The singer, usually on the side of body-positivity, recently posted a video advertising her ‘22 Days Nutritional Meal Planner,’ a subscription nutrition service based on the ultra-restrictive plant-based regime she followed for 44 days leading up to her historic 2018 Coachella performance.
The promo is a combination of footage from the Coachella documentary Homecoming, and Beyoncé talking about how hungry she is.
VICE with more:
While the 22 Days marketing pushes “plant-based” foods, the diet Beyoncé used in the promo video famously did not allow alcohol, carbs, sugar, meat, or fish. Stories about the diet went extremely viral following the release of Homecoming.
…The 22 Days system, a.k.a. the “Coachella Diet,” is the creation of Beyoncé’s trainer, and longtime friend, Marco Borges, an exercise physiologist who supervised her following the regimen for 44 days total leading up to Coachella.

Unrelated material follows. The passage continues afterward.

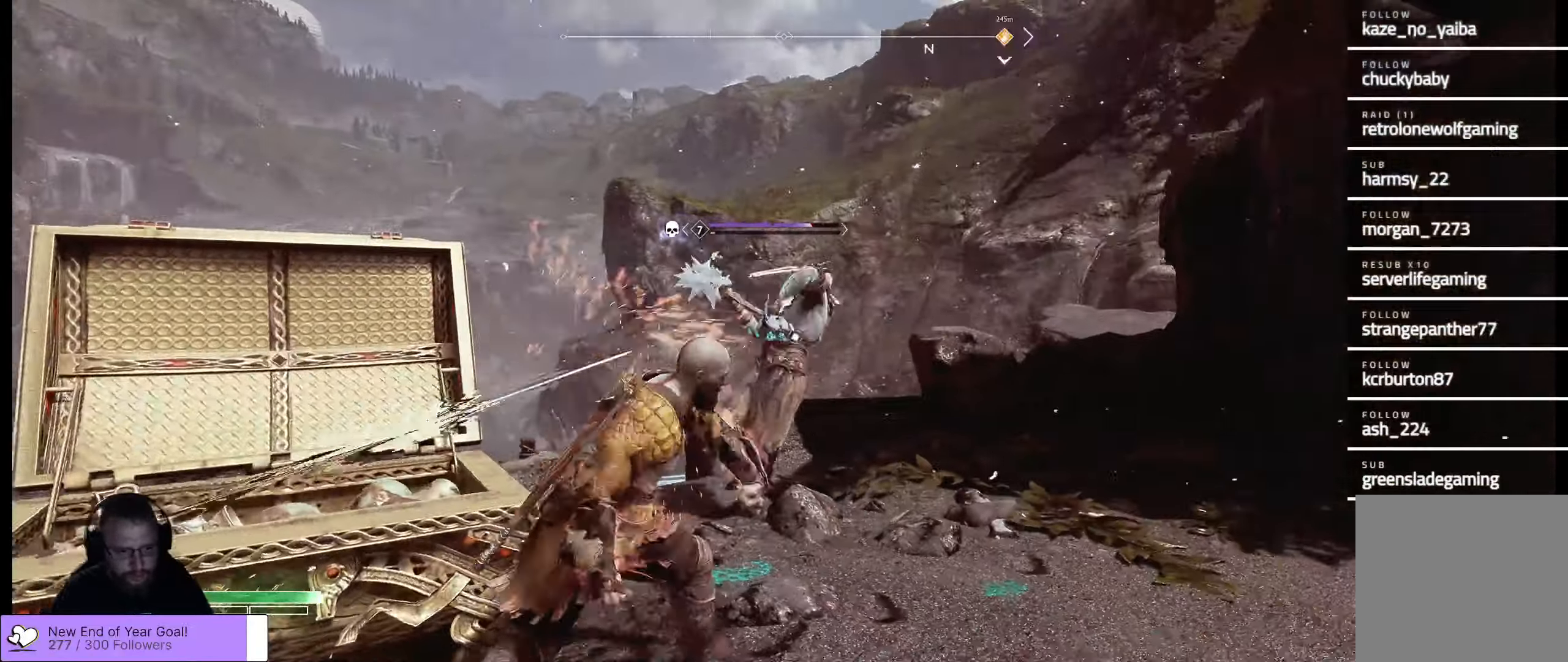
{"dt_ms": 1000, "buttons": [], "left_stick": "up-right", "right_stick": "center"}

The 22 Days planner (so named because “it takes 21 days to make or break a habit”) is available to buy for $14 a month (which works out to $168 annually) or $99 for a year.
Check out the promo:
The sad music, black and white footage, and scenes where Beyoncé sad-eats her tomatoes aren’t exactly inspiring.
Moments after declaring her hunger in the doc, Beyoncé confessed, “I definitely pushed myself further than I knew I could, and I learned a very valuable lesson: I will never, ever push myself that far again.” And yet, here she is, inviting fans to follow in her dieting footsteps.
So many mixed messages.
Here’s the bottom line (and the problem with this diet):
The problem with crash diets, according to the American Academy of Family Physicians (AAFP), is that the weight lost is typically from lean muscle and water, as opposed to fat. Because of this, cleanses and fad diets produce results that are temporary.
While 22 Days is a brand-new product, connecting it to Beyoncé’s Coachella results and experience suggest it could be more like the downswing of a yo-yo diet cycle and less like the lifestyle changes that promote lasting health.
In other words, just because Beyoncé did it, doesn’t mean that you should, too.